Annie felt a wave of relief. Svetlana was back in action. With that kind of attitude and an alligator purse full of huge denomination euro notes, she was very likely to succeed.

As Svetlana strode towards the hotel lobby, Annie reverse parked gingerly in a space she hoped would be big enough. A nasty scraping sound suggested that hubcap and solid Viennese kerb had suffered another bruising encounter.

She leaned back in the seat and rested her eyelids briefly. Tired? Tired didn’t even come close, plus her shoulders and arms were locked solid after an entire day and night spent manoeuvring the Beast up and down the mountains.

A luxury spa break?! Pah! She would need one to recover from this trip.

When she opened her eyes again, she saw a woman a little way off leaning against a railing and looking at the car. She was in the highest heels,
sheerest
black 10 deniers and what looked like a very short black fur coat over a very short dress.

‘No, I’m not your taxi and I hope it turns up soon,’ Annie said to herself.

Moments later, Svetlana’s high heels could be heard clacking down the pavement towards her. Annie reached over to open the door and Svetlana flung herself into the seat.

‘I have never been so insulted in my life!’ she declared. ‘They think I am some hotel hooker, like this one over here.’

With that she pointed at the woman in the short fur coat.

‘Oh, is that what she’s doing?

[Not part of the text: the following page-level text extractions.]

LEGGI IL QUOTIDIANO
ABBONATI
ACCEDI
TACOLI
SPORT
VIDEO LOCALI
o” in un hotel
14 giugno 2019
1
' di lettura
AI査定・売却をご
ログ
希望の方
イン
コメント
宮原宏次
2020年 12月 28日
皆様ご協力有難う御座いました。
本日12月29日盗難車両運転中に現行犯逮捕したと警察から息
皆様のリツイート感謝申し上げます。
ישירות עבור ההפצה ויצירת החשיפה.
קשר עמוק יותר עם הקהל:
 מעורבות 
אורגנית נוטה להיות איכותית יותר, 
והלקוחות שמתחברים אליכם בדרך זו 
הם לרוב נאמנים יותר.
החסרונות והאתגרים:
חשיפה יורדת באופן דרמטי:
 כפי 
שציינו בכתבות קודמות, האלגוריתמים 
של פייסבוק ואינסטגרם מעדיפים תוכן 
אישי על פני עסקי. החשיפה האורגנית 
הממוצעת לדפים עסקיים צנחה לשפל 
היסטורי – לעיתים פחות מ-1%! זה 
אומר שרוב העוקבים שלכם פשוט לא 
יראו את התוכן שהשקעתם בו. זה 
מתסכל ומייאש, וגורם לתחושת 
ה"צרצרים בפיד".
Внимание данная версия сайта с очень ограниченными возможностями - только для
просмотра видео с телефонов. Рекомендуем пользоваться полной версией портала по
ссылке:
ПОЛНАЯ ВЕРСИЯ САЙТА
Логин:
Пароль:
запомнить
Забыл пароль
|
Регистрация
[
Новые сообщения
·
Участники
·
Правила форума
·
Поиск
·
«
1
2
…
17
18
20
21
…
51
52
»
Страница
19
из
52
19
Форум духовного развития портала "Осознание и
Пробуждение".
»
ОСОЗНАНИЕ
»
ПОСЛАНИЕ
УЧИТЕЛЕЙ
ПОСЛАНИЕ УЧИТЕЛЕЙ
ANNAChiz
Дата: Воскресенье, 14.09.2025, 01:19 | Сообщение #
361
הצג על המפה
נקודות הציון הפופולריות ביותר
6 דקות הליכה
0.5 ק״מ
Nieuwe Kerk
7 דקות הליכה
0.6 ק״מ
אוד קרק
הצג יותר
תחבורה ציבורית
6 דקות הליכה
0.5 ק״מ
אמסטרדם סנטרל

I thought she was waiting for a taxi.’

Svetlana snorted.

‘I check all his names, they say no to every one of them. Then they look at me and say women like me are not welcome at the Hotel Brunswick. Can you believe this? I mean – I have stayed there! In the presidential suite! I show him my necklace and say what kind of woman do you think I am? Do women like this buy their jewellery in Cartier? He replies: “I believe so, ma’am.” Oh my God, I am so angry I just about kill him.’